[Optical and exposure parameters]
+++

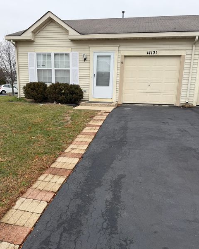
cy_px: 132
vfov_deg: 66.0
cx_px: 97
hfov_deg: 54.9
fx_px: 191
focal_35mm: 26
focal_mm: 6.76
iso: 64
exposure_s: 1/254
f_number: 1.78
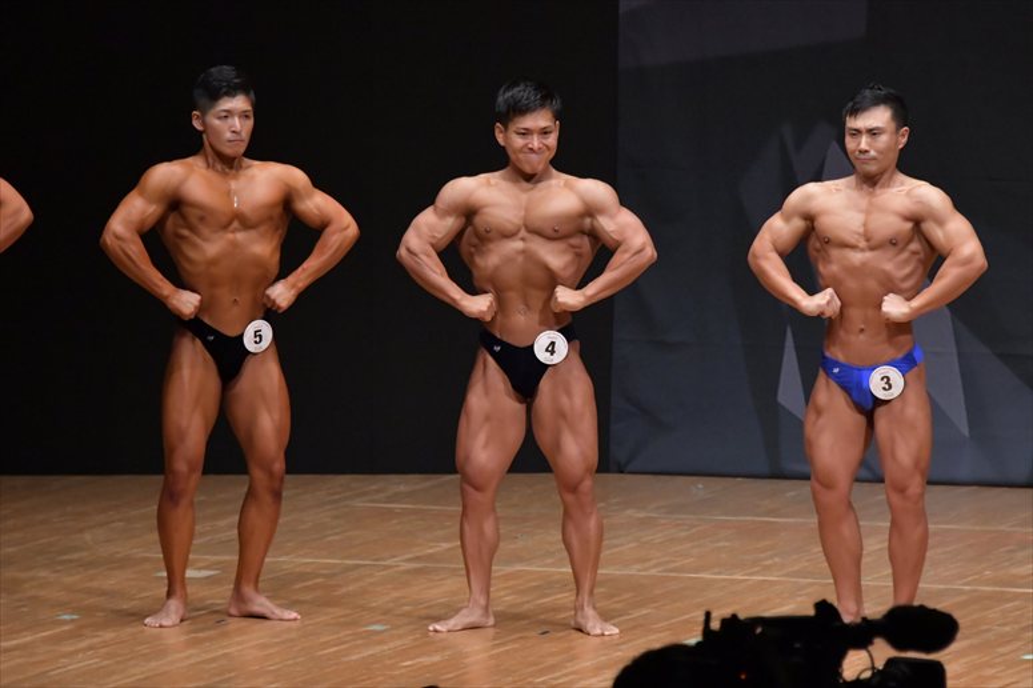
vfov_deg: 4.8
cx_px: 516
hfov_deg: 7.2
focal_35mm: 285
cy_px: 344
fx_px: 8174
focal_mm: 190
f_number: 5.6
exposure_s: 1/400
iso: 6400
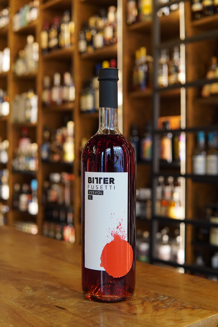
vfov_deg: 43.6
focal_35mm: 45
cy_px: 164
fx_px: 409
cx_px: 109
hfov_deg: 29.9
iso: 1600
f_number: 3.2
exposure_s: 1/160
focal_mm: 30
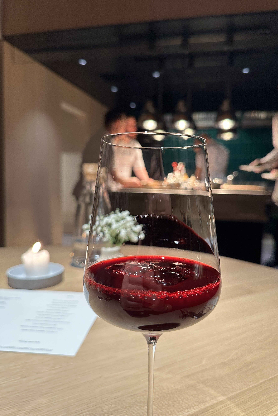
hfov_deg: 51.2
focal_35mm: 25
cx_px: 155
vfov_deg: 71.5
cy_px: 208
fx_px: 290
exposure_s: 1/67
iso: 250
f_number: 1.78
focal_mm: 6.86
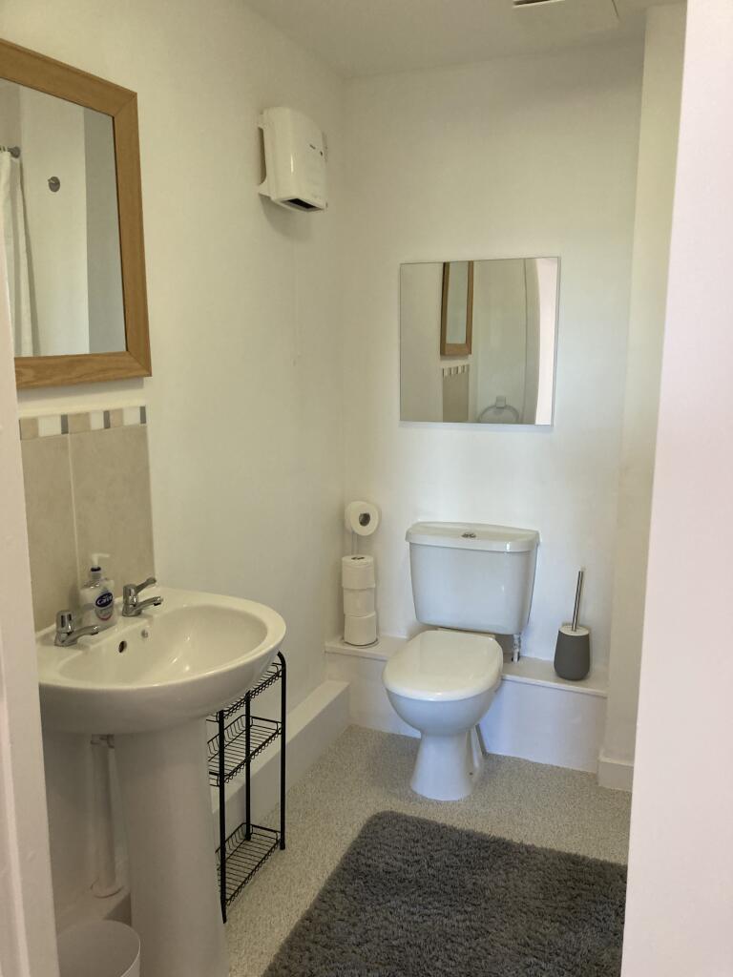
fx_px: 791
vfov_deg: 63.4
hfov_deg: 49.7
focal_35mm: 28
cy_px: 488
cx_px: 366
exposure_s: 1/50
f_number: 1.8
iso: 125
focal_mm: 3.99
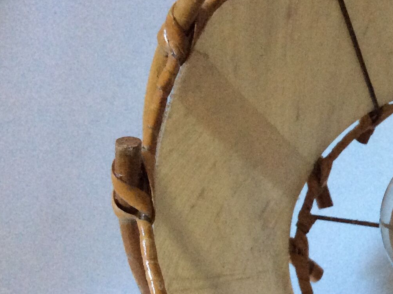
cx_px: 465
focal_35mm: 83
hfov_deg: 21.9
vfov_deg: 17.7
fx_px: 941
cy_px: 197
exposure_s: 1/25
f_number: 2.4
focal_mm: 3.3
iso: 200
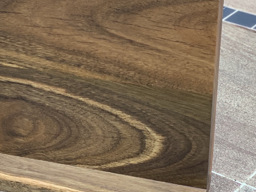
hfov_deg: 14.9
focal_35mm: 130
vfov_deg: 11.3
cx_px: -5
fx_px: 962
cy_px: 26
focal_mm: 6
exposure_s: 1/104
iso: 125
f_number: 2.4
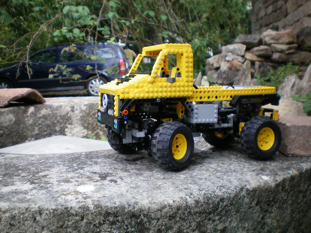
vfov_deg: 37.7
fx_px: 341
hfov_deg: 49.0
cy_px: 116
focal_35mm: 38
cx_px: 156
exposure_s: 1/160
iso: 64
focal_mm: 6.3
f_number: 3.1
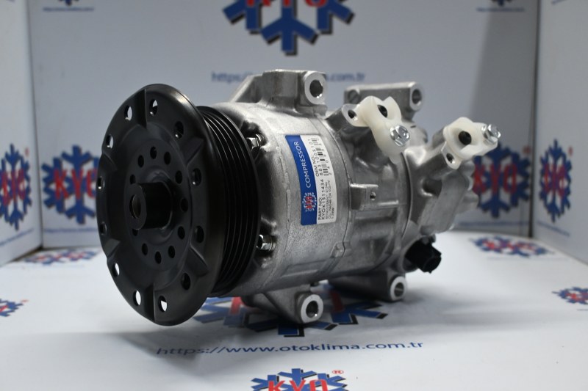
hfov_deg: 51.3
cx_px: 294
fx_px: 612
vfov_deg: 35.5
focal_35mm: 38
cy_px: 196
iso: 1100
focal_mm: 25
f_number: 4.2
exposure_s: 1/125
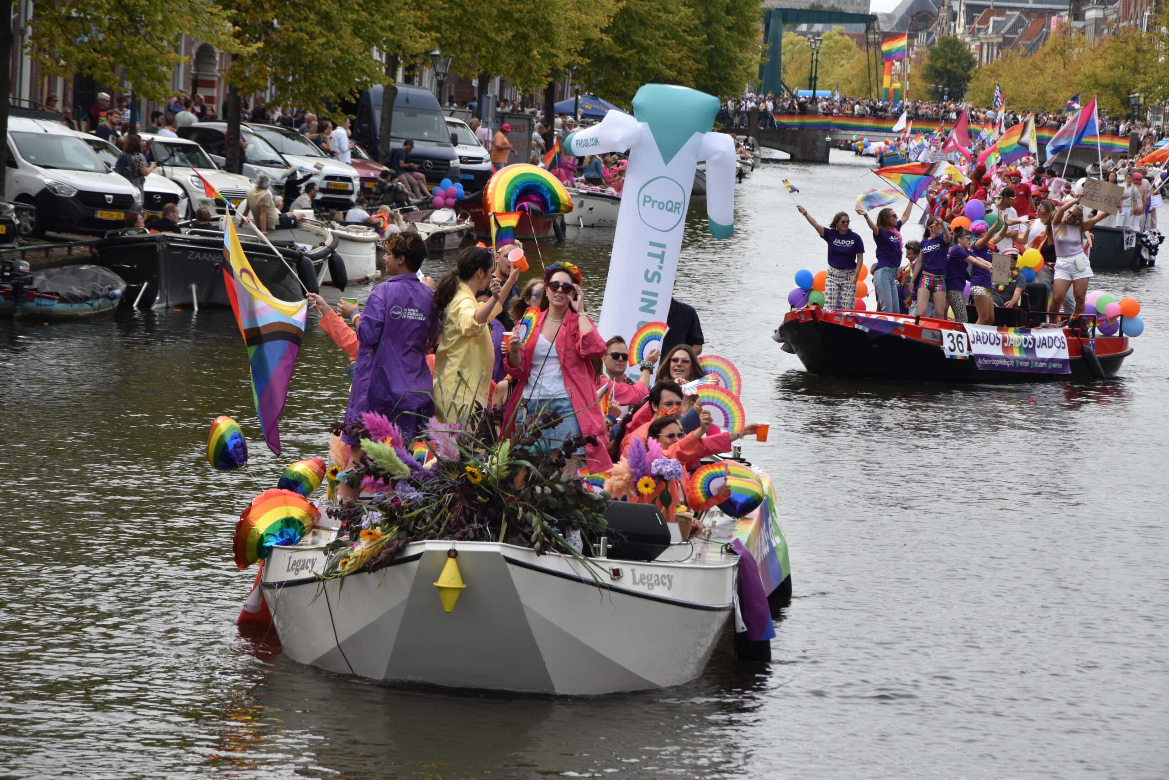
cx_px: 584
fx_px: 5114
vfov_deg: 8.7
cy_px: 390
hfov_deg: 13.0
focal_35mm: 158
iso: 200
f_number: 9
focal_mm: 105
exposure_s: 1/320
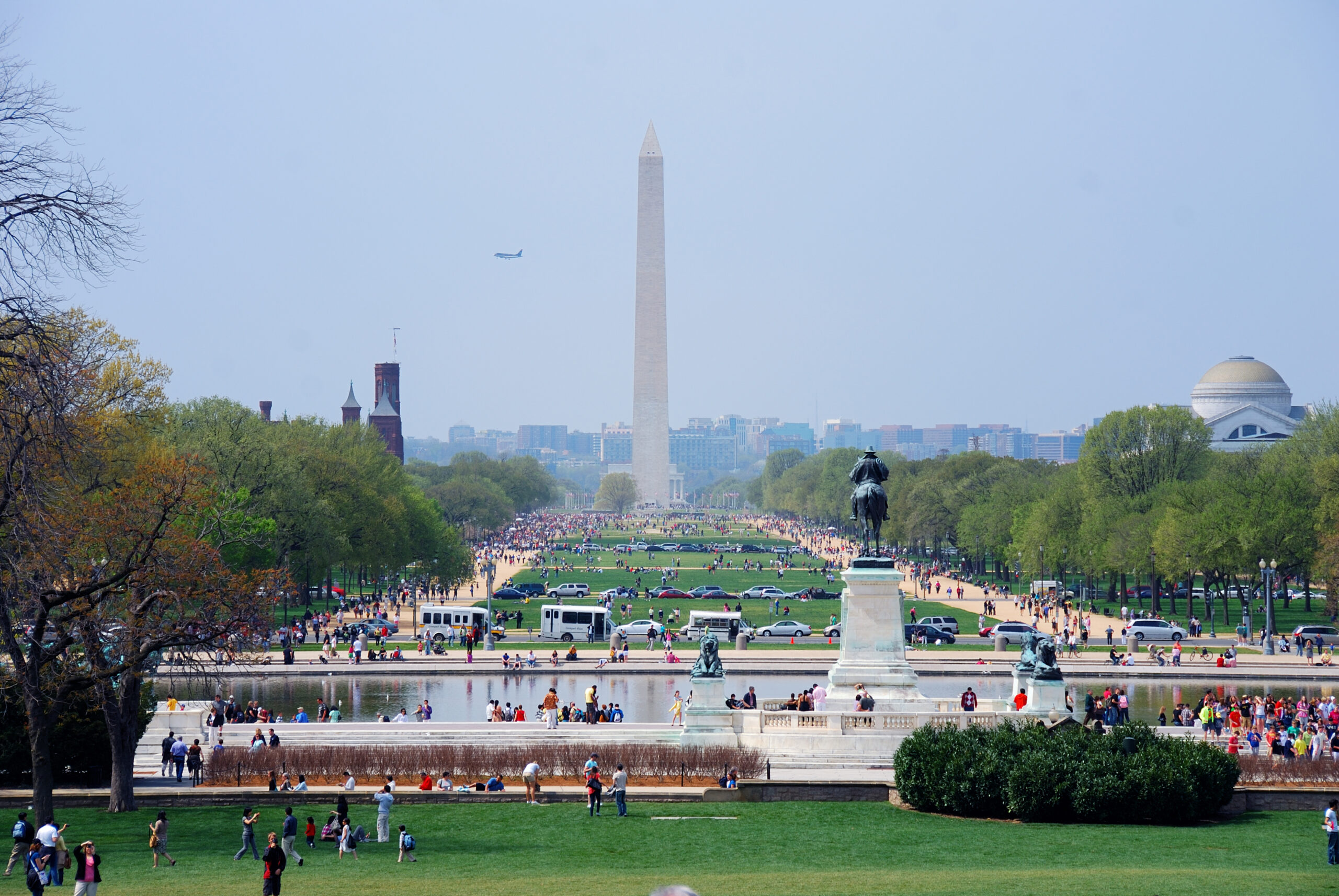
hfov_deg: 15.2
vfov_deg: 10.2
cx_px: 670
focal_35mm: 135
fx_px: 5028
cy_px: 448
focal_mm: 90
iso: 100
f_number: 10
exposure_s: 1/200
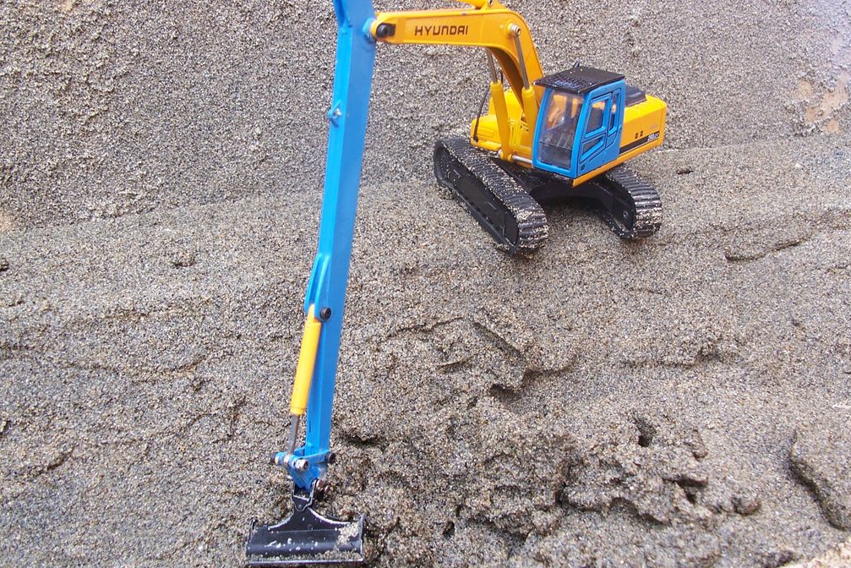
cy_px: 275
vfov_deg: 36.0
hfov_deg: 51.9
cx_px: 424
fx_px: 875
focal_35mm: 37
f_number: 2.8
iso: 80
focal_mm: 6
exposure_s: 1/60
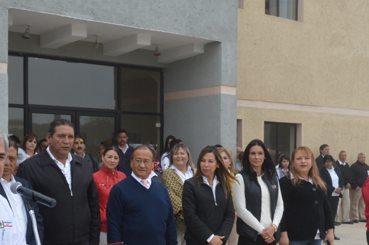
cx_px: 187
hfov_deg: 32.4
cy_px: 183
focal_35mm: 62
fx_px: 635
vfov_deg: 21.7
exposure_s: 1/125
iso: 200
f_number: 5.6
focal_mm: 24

+++

Task requirements >> Please repeat every record exactly, leaving the pictures out.

Task output >>
cy_px: 132
vfov_deg: 66.0
cx_px: 97
hfov_deg: 54.9
fx_px: 191
focal_35mm: 26
focal_mm: 6.76
iso: 64
exposure_s: 1/254
f_number: 1.78
vfov_deg: 4.8
cx_px: 516
hfov_deg: 7.2
focal_35mm: 285
cy_px: 344
fx_px: 8174
focal_mm: 190
f_number: 5.6
exposure_s: 1/400
iso: 6400
vfov_deg: 43.6
focal_35mm: 45
cy_px: 164
fx_px: 409
cx_px: 109
hfov_deg: 29.9
iso: 1600
f_number: 3.2
exposure_s: 1/160
focal_mm: 30
hfov_deg: 51.2
focal_35mm: 25
cx_px: 155
vfov_deg: 71.5
cy_px: 208
fx_px: 290
exposure_s: 1/67
iso: 250
f_number: 1.78
focal_mm: 6.86
fx_px: 791
vfov_deg: 63.4
hfov_deg: 49.7
focal_35mm: 28
cy_px: 488
cx_px: 366
exposure_s: 1/50
f_number: 1.8
iso: 125
focal_mm: 3.99
cx_px: 465
focal_35mm: 83
hfov_deg: 21.9
vfov_deg: 17.7
fx_px: 941
cy_px: 197
exposure_s: 1/25
f_number: 2.4
focal_mm: 3.3
iso: 200
hfov_deg: 14.9
focal_35mm: 130
vfov_deg: 11.3
cx_px: -5
fx_px: 962
cy_px: 26
focal_mm: 6
exposure_s: 1/104
iso: 125
f_number: 2.4
vfov_deg: 37.7
fx_px: 341
hfov_deg: 49.0
cy_px: 116
focal_35mm: 38
cx_px: 156
exposure_s: 1/160
iso: 64
focal_mm: 6.3
f_number: 3.1
hfov_deg: 51.3
cx_px: 294
fx_px: 612
vfov_deg: 35.5
focal_35mm: 38
cy_px: 196
iso: 1100
focal_mm: 25
f_number: 4.2
exposure_s: 1/125
cx_px: 584
fx_px: 5114
vfov_deg: 8.7
cy_px: 390
hfov_deg: 13.0
focal_35mm: 158
iso: 200
f_number: 9
focal_mm: 105
exposure_s: 1/320
hfov_deg: 15.2
vfov_deg: 10.2
cx_px: 670
focal_35mm: 135
fx_px: 5028
cy_px: 448
focal_mm: 90
iso: 100
f_number: 10
exposure_s: 1/200
cy_px: 275
vfov_deg: 36.0
hfov_deg: 51.9
cx_px: 424
fx_px: 875
focal_35mm: 37
f_number: 2.8
iso: 80
focal_mm: 6
exposure_s: 1/60
cx_px: 187
hfov_deg: 32.4
cy_px: 183
focal_35mm: 62
fx_px: 635
vfov_deg: 21.7
exposure_s: 1/125
iso: 200
f_number: 5.6
focal_mm: 24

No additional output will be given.